◆ Action item ◆
Exactly as they appear below, repeat the lines from the one with "For each pixel u v, give camera depth d (m)." through the one with "525 463 2.58". Drop every picture.

[Source records]
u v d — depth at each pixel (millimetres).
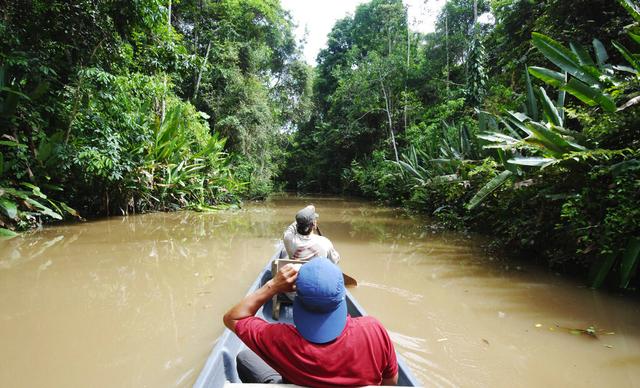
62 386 2555
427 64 21922
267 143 20703
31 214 8117
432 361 2914
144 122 11023
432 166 12688
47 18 8656
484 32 21156
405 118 20438
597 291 4539
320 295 1347
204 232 8539
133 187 10719
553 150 5012
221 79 18391
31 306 4020
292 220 10891
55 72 8312
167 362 2879
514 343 3215
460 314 3832
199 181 13203
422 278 5039
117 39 9992
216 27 18656
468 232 8703
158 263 5762
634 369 2809
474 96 14664
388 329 3471
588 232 4648
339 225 10055
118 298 4262
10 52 8070
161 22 10445
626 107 4773
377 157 21594
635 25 4934
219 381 2098
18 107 8078
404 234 8492
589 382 2645
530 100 6906
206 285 4742
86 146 8906
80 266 5551
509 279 5016
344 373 1379
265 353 1438
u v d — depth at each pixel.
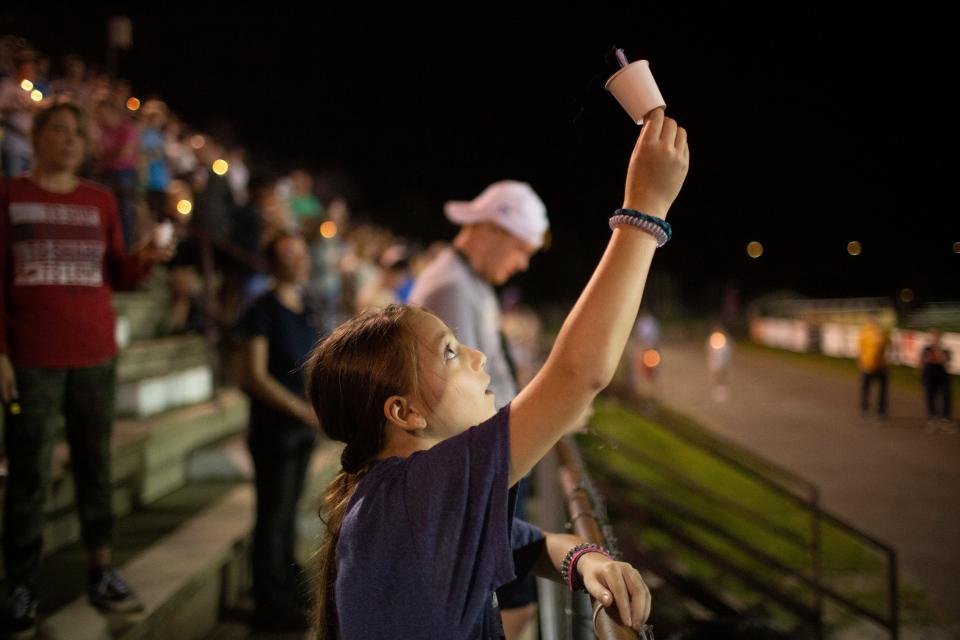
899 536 8.23
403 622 1.13
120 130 7.49
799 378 24.62
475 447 1.17
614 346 1.17
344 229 14.72
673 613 4.90
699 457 11.59
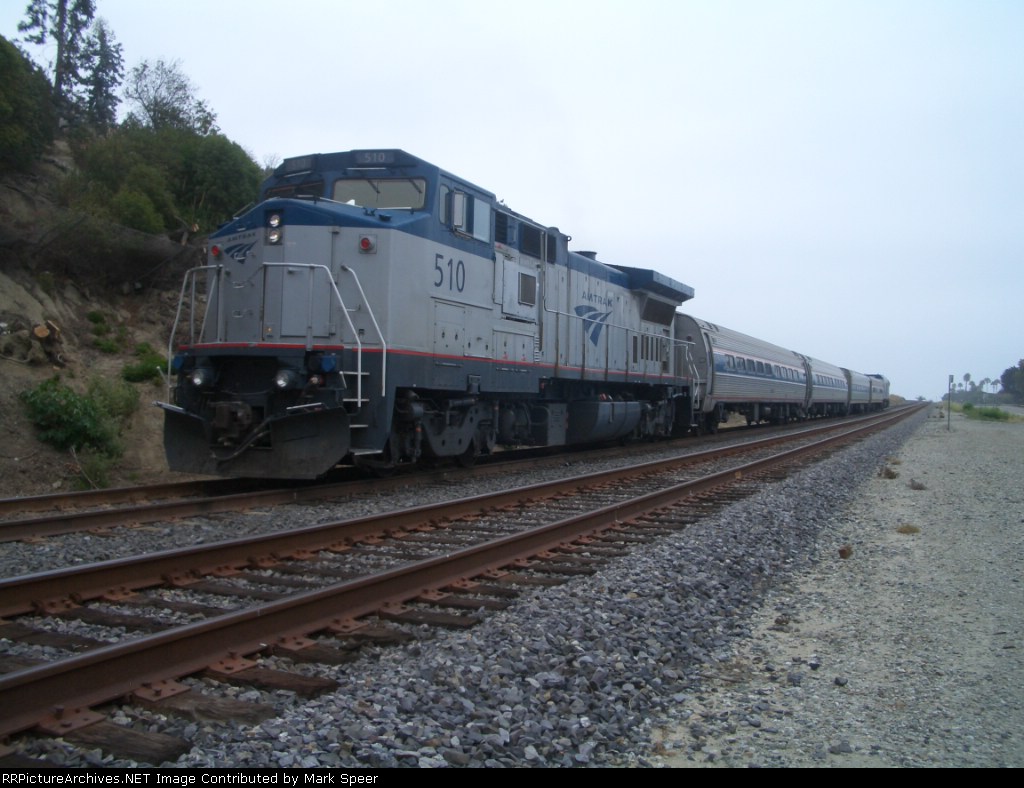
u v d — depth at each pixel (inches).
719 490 482.9
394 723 143.1
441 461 532.4
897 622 236.5
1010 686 186.2
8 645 177.5
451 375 453.4
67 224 655.1
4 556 263.7
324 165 457.1
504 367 513.7
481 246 488.1
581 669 177.3
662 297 827.4
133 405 559.5
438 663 173.8
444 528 335.0
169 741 131.3
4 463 436.8
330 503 390.6
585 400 650.8
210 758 127.6
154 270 730.2
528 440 581.6
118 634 191.5
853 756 147.9
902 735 158.2
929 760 146.6
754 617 241.3
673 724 161.5
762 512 392.2
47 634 184.5
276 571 257.8
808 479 540.7
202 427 412.5
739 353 1115.9
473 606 220.4
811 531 371.2
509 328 522.0
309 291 401.1
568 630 202.2
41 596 208.2
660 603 235.0
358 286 402.0
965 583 285.3
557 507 402.0
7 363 518.6
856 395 2224.4
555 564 278.1
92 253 682.2
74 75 1150.3
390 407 403.2
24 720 132.9
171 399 434.6
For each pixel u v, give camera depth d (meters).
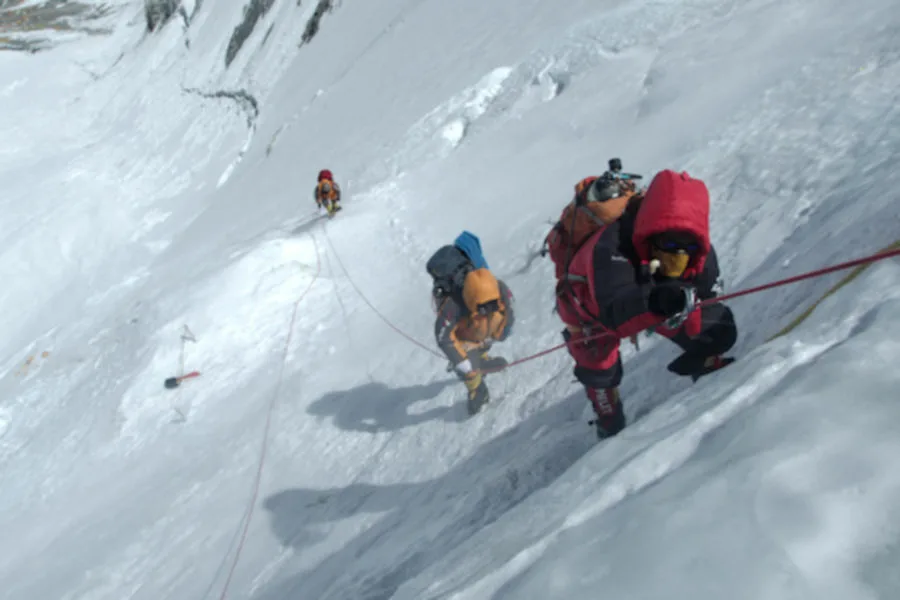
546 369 4.91
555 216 7.68
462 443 4.76
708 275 2.39
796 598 0.98
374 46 26.16
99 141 44.22
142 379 8.99
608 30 11.63
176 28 49.97
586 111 9.98
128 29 59.25
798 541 1.05
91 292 26.38
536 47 14.02
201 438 7.76
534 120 11.04
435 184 11.49
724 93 7.35
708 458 1.40
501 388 5.07
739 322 3.49
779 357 1.65
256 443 6.72
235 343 9.23
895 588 0.93
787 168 5.01
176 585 5.09
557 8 15.59
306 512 5.16
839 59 6.14
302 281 10.09
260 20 39.81
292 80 32.75
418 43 21.94
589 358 2.98
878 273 1.75
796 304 3.06
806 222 4.14
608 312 2.41
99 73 54.31
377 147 16.12
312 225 12.20
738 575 1.05
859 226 3.17
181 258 19.53
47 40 58.88
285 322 9.40
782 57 7.14
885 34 6.05
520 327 5.77
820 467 1.16
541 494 1.85
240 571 4.87
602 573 1.23
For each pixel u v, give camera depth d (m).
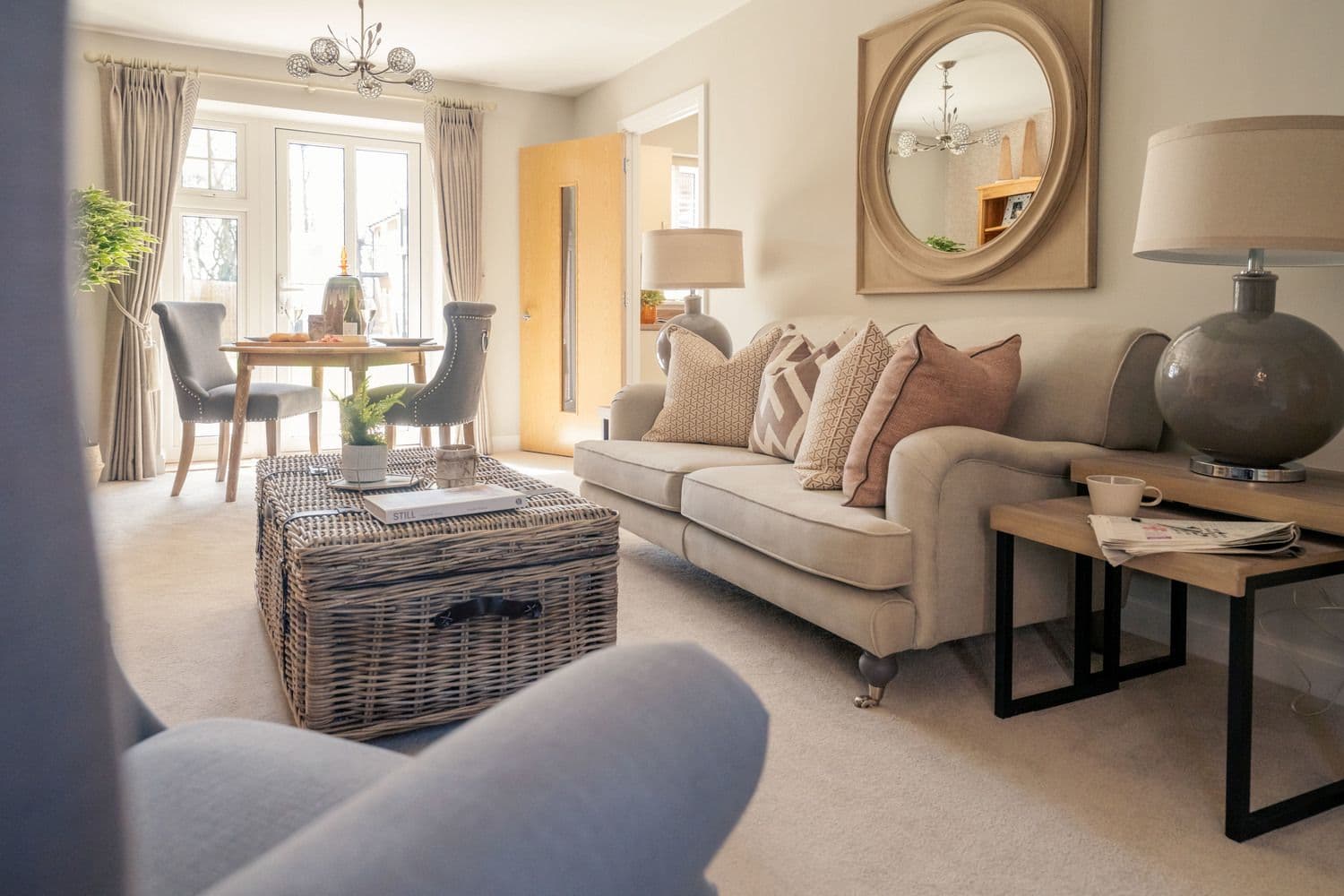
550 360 6.33
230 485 4.47
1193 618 2.54
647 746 0.44
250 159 5.82
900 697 2.18
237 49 5.42
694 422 3.51
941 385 2.22
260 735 0.86
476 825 0.37
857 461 2.26
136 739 0.88
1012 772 1.81
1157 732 1.99
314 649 1.82
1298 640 2.35
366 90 4.29
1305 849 1.54
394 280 6.38
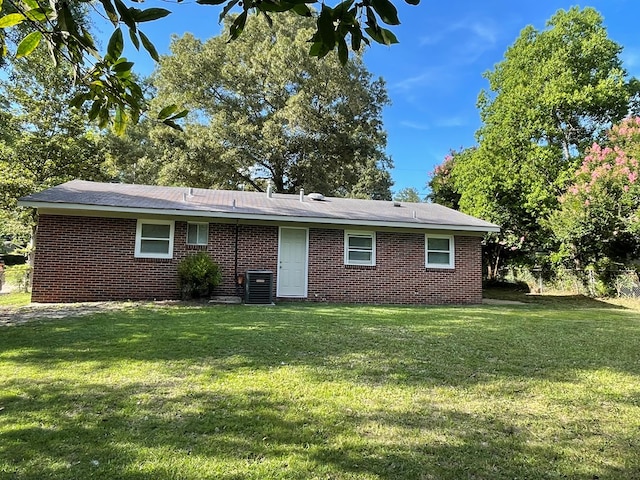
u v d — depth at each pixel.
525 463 2.58
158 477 2.33
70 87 14.55
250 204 11.75
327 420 3.13
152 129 22.08
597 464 2.58
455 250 12.21
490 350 5.43
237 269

◆ Solution for this task ◆
For each pixel u v, give camera depth d (m).
550 360 6.33
230 485 4.47
1193 618 2.54
647 746 0.44
250 159 5.82
900 697 2.18
237 49 5.42
694 422 3.51
941 385 2.22
260 735 0.86
476 825 0.37
857 461 2.26
136 739 0.88
1012 772 1.81
1157 732 1.99
314 649 1.82
1298 640 2.35
366 90 4.29
1305 849 1.54
394 280 6.38
u v d — depth at each pixel.
525 463 2.58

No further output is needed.